The embassy refused to answer any questions on Blackwater's status or legal issues, saying it was seeking clarification on the issue as part of the investigation.
Al-Maliki late Sunday condemned the shooting by a "foreign security company" and called it a "crime."
State Department spokesman Sean McCormack said the U.S. had not been notified of any Iraqi government decision to revoke Blackwater's license and declined to speculate as to how that might affect State Department activities if it happened.
"The bottom line is that the secretary wants to make sure that we do everything we possibly can to avoid the loss of innocent life," McCormack told reporters in Washington.
The decision to pull the license was likely to be challenged, as it would be a major blow to a company at the forefront of one of the main turning points in the war.
The 2004 battle of Fallujah – an unsuccessful military assault in which an estimated 27 U.S. Marines were killed, along with an unknown number of civilians – was retaliation for the killing, maiming and burning of four Blackwater guards in that city by a mob of insurgents.
Tens of thousands of foreign private security contractors work in Iraq – some with automatic weapons, body armor, helicopters and bulletproof vehicles – to provide protection for Westerners and dignitaries in Iraq as the country has plummeted toward anarchy and civil war.

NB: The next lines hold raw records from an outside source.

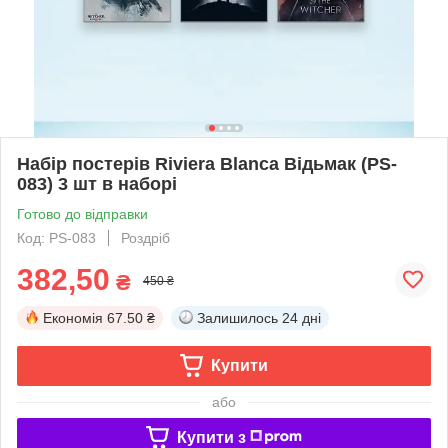
Набір постерів Riviera Blanca Відьмак (PS-
083) 3 шт в наборі
Готово до відправки
Код: PS-083
Роздріб
382,50
₴
450 ₴
Економія
67.50 ₴
Залишилось
24 дні
Купити
або
Купити з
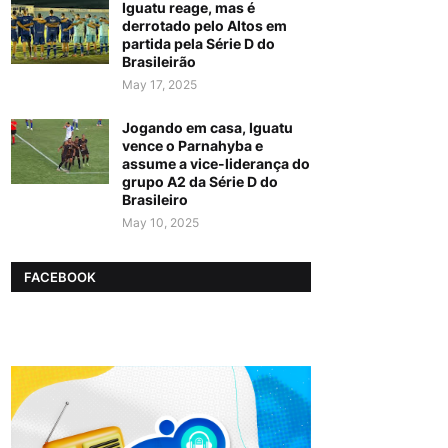
Iguatu reage, mas é
derrotado pelo Altos em
partida pela Série D do
Brasileirão
May 17, 2025
Jogando em casa, Iguatu
vence o Parnahyba e
assume a vice-liderança do
grupo A2 da Série D do
Brasileiro
May 10, 2025
FACEBOOK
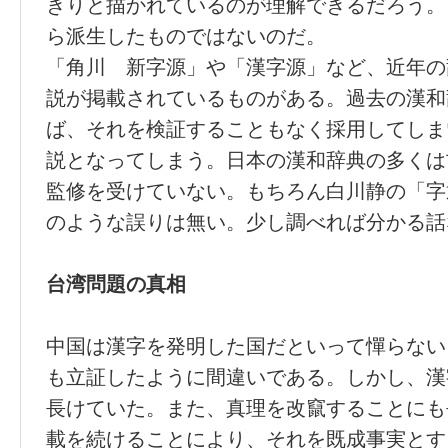
きりと描かれているのが理解できるだろう。
ら派生したものではないのだ。
「角川 新字源」や「漢字源」など、近年の
説が掲載されているものがある。過去の漢和
ば、それを検証することもなく採用してしま
説となってしまう。日本の漢和辞典の多くは
監修を受けていない。もちろん白川静の「字
のような誤りは無い。少し調べれば分かる話
台湾問題の真相
中国は漢字を発明した国だといって憚らない
も立証したように間違いである。しかし、漢
長けていた。また、真理を改竄することにも
載を続けることにより、それを既成事実とす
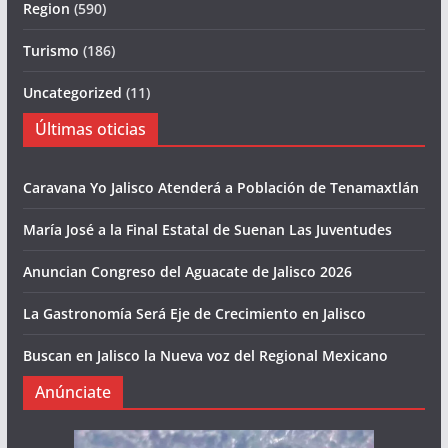
Region
(590)
Turismo
(186)
Uncategorized
(11)
Últimas oticias
Caravana Yo Jalisco Atenderá a Población de Tenamaxtlán
María José a la Final Estatal de Suenan Las Juventudes
Anuncian Congreso del Aguacate de Jalisco 2026
La Gastronomía Será Eje de Crecimiento en Jalisco
Buscan en Jalisco la Nueva voz del Regional Mexicano
Anúnciate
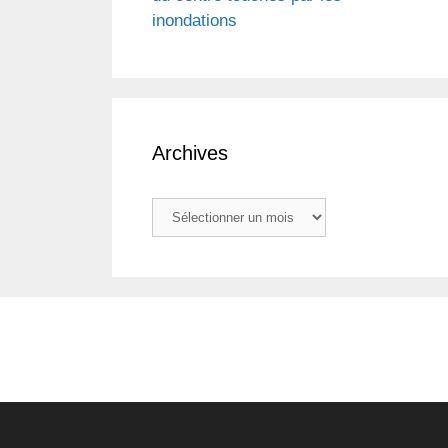
inondations
Archives
Archives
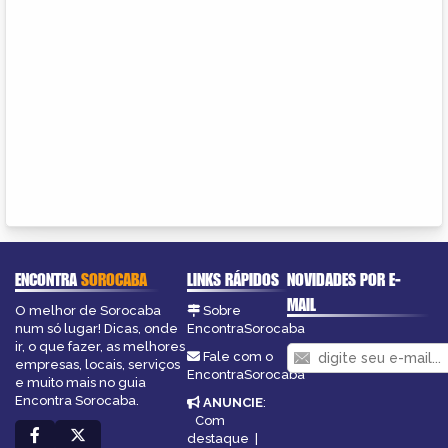
ENCONTRA
SOROCABA
LINKS RÁPIDOS
NOVIDADES POR E-
MAIL
O melhor de Sorocaba
Sobre
num só lugar! Dicas, onde
EncontraSorocaba
ir, o que fazer, as melhores
Fale com o
empresas, locais, serviços
EncontraSorocaba
e muito mais no guia
Encontra Sorocaba.
ANUNCIE
:
Com
destaque
|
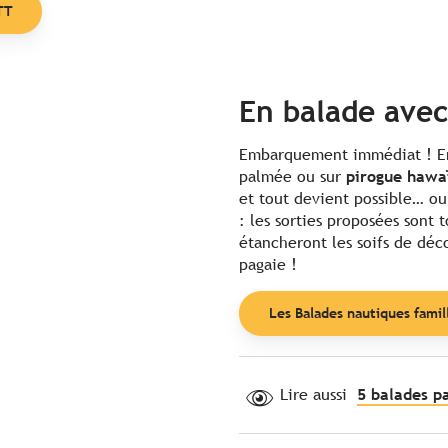
TT
En balade avec
Embarquement immédiat ! 
palmée ou sur
pirogue hawa
et tout devient possible… ou
: les sorties proposées sont t
étancheront les soifs de déc
pagaie !
Les Balades nautiques famil
Lire aussi
5 balades p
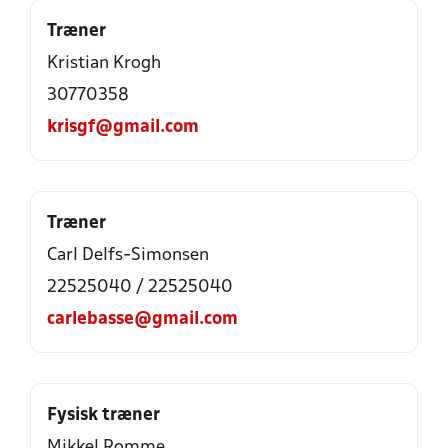
Træner
Kristian Krogh
30770358
krisgf@gmail.com
Træner
Carl Delfs-Simonsen
22525040 / 22525040
carlebasse@gmail.com
Fysisk træner
Mikkel Romme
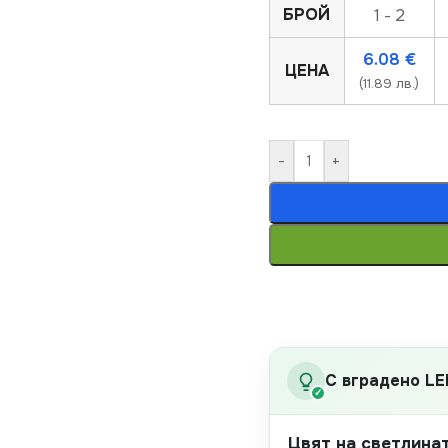
БРОЙ
1 - 2
6.08
€
ЦЕНА
(11.89 лв.)
-
+
С вградено LE
✓
Цвят на светлина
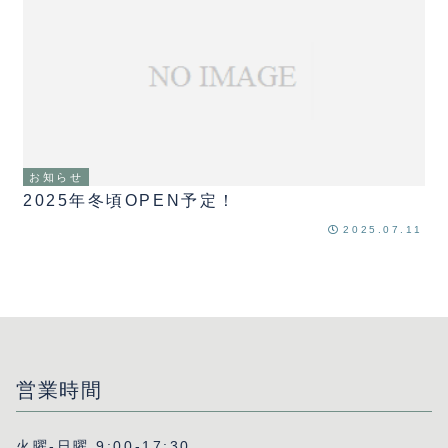
お知らせ
2025年冬頃OPEN予定！
2025.07.11
営業時間
火曜-日曜 9:00-17:30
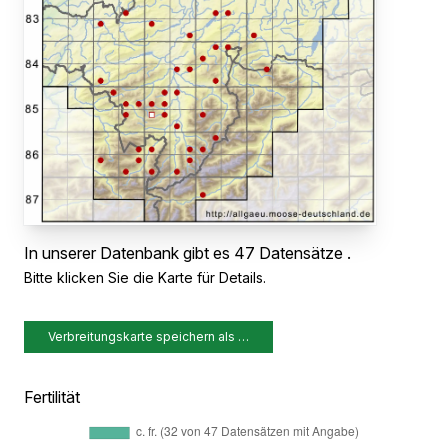
In unserer Datenbank gibt es 47 Datensätze .
Bitte klicken Sie die Karte für Details.
Verbreitungskarte speichern als …
Fertilität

"One of the problems you always have when you subcontract something out is oversight," said retired Air Force Lt. Gen. Robert Springer, a military analyst for WRAL. "If you don't have somebody watching these folks, then you don't know if your contract is being handled adequately, safely, securely and doing the job that's supposed to be done."

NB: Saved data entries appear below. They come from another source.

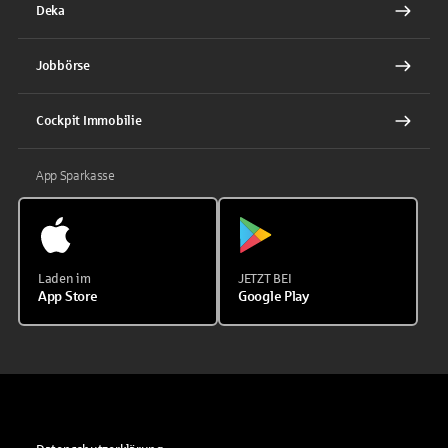
Deka
Jobbörse
Cockpit Immobilie
App Sparkasse
Laden im
JETZT BEI
App Store
Google Play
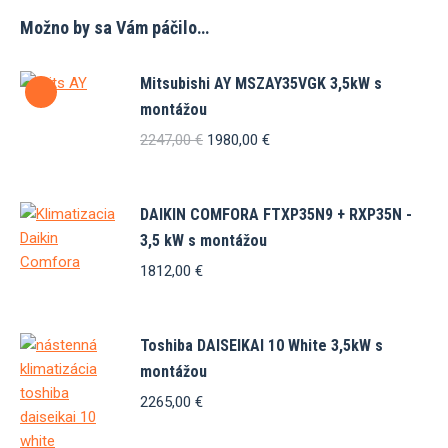
Možno by sa Vám páčilo…
Mitsubishi AY MSZAY35VGK 3,5kW s
montážou
Pôvodná
Aktuálna
2247,00
€
1980,00
€
cena
cena
bola:
je:
2247,00 €.
1980,00 €.
DAIKIN COMFORA FTXP35N9 + RXP35N -
3,5 kW s montážou
1812,00
€
Toshiba DAISEIKAI 10 White 3,5kW s
montážou
2265,00
€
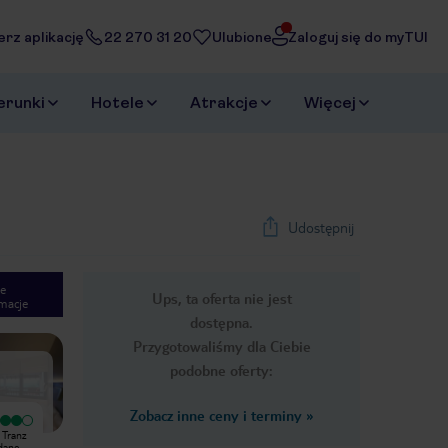
erz aplikację
22 270 31 20
Ulubione
Zaloguj się do myTUI
erunki
Hotele
Atrakcje
Więcej
Udostępnij
e
Ups, ta oferta nie jest
macje
1
/
12
dostępna.
Next slide
Przygotowaliśmy dla Ciebie
podobne oferty:
Zobacz inne ceny i terminy
»
Wyjątkowy
Wyjątkowy
 Tranz
Hotel pięknie położony z widokiem z
Dziekuje bardzo kierownictwu hotelu
dane.
balkonu na piękny zadbany ogród z
za odniesienie sie do moich uwag i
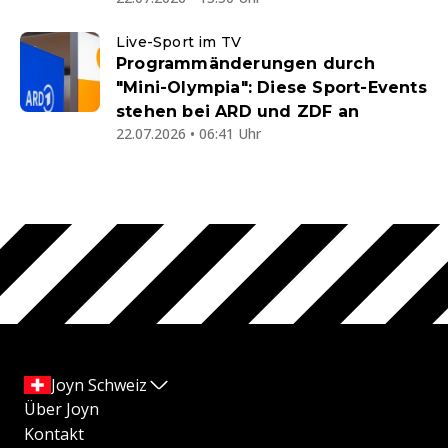
Live-Sport im TV
Programmänderungen durch
"Mini-Olympia": Diese Sport-Events
stehen bei ARD und ZDF an
22.07.2026 • 06:41 Uhr
Joyn Schweiz
Über Joyn
Kontakt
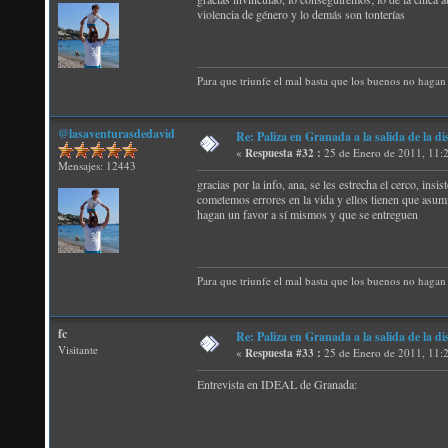
violencia de género y lo demás son tonterías
Para que triunfe el mal basta que los buenos no hagan 
@lasaventurasdedavid
Re: Paliza en Granada a la salida de la
«
Respuesta #32 :
25 de Enero de 2011, 11:
Mensajes: 12443
gracias por la info, ana, se les estrecha el cerco, ins
cometemos errores en la vida y ellos tienen que asumir
hagan un favor a sí mismos y que se entreguen
Para que triunfe el mal basta que los buenos no hagan 
fc
Re: Paliza en Granada a la salida de la
Visitante
«
Respuesta #33 :
25 de Enero de 2011, 11:
Entrevista en IDEAL de Granada:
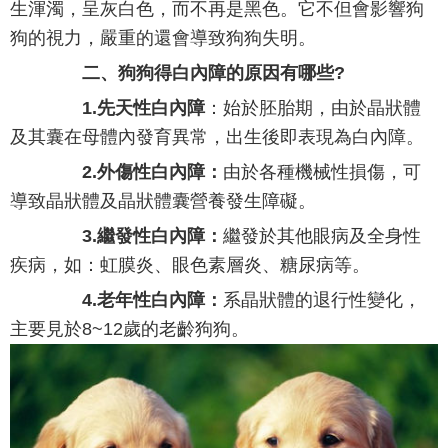
生渾濁，呈灰白色，而不再是黑色。它不但會影響狗
狗的視力，嚴重的還會導致狗狗失明。
二、狗狗得白內障的原因有哪些?
1.先天性白內障
：始於胚胎期，由於晶狀體
及其囊在母體內發育異常，出生後即表現為白內障。
2.外傷性白內障：
由於各種機械性損傷，可
導致晶狀體及晶狀體囊營養發生障礙。
3.繼發性白內障：
繼發於其他眼病及全身性
疾病，如：虹膜炎、眼色素層炎、糖尿病等。
4.老年性白內障：
系晶狀體的退行性變化，
主要見於8~12歲的老齡狗狗。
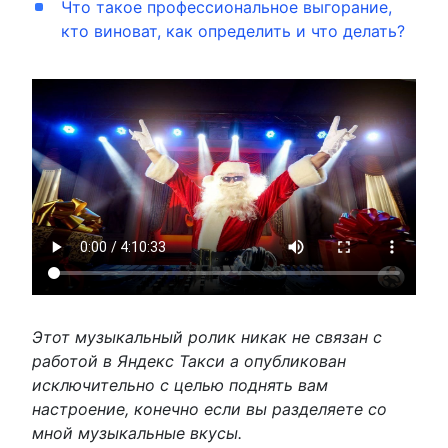
Что такое профессиональное выгорание,
кто виноват, как определить и что делать?
Этот музыкальный ролик никак не связан с
работой в Яндекс Такси а опубликован
исключительно с целью поднять вам
настроение, конечно если вы разделяете со
мной музыкальные вкусы.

Monday's action against Blackwater was likely to give the unpopular government a boost, given Iraqis' dislike of the contractors.
Interior Minister Jawad al-Bolani called the shootings "a crime that we cannot be silent about."

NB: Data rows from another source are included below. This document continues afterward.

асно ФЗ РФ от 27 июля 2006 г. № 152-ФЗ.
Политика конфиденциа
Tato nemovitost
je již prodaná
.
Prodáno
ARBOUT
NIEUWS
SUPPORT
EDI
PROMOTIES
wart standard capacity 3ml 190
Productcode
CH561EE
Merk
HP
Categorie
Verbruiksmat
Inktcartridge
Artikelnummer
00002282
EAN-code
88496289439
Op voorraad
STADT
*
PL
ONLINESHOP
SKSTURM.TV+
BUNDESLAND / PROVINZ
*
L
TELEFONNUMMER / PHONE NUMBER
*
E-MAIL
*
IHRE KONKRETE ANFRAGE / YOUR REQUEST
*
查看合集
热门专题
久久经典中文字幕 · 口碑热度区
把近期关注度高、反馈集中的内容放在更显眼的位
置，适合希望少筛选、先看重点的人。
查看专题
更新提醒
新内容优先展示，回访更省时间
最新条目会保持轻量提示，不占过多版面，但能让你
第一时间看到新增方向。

Many of the contractors have been accused of indiscriminately firing at American and Iraqi troops, and of shooting to death an unknown number of Iraqi citizens who got too close to their heavily armed convoys, but none has faced charges or prosecution.
"There have been so many innocent people they've killed over there, and they just keep doing it," said Katy Helvenston, the mother of Steve Helvenston, a Blackwater contractor who died during the 2004 ambush in Fallujah. "They have just a callous disregard for life."
Helvenston is now part of a lawsuit that accuses Blackwater of cutting corners that ultimately led to the death of her son and three others.
"It's almost $4 billion just on security, just on reconstruction (in Iraq). There's a lot of money at stake," said Joseph Neff, an investigative reporter with The (Raleigh) News & Observer, who has covered Blackwater extensively since the 2004 incident.
Many people feel Blackwater grew too quickly as security duties expanded in dangerous areas, Neff said.
"When a company grows like that, it may be hard to keep track of everything," he said.
"There's always a culture in organizations like these that you have to be very careful that you guard against becoming ... mercenaries," Springer said.
The question of whether they could face prosecution is legally murky. Unlike soldiers, the contractors are not bound by the Uniform Code of Military Justice. Under a special provision secured by American-occupying forces, they are exempt from prosecution by Iraqis for crimes committed there.
Khalaf, however, denied that the exemption applied to private security companies.
Iraqi police said the contractors were in a convoy of six sport utility vehicles and left after the shooting.
"We saw a convoy of SUVs passing in the street nearby. One minute later, we heard the sound of a bomb explosion followed by gunfire that lasted for 20 minutes between gunmen and the convoy people who were foreigners and dressed in civilian clothes. Everybody in the street started to flee immediately," said Hussein Abdul-Abbas, who owns a mobile phone store in the area.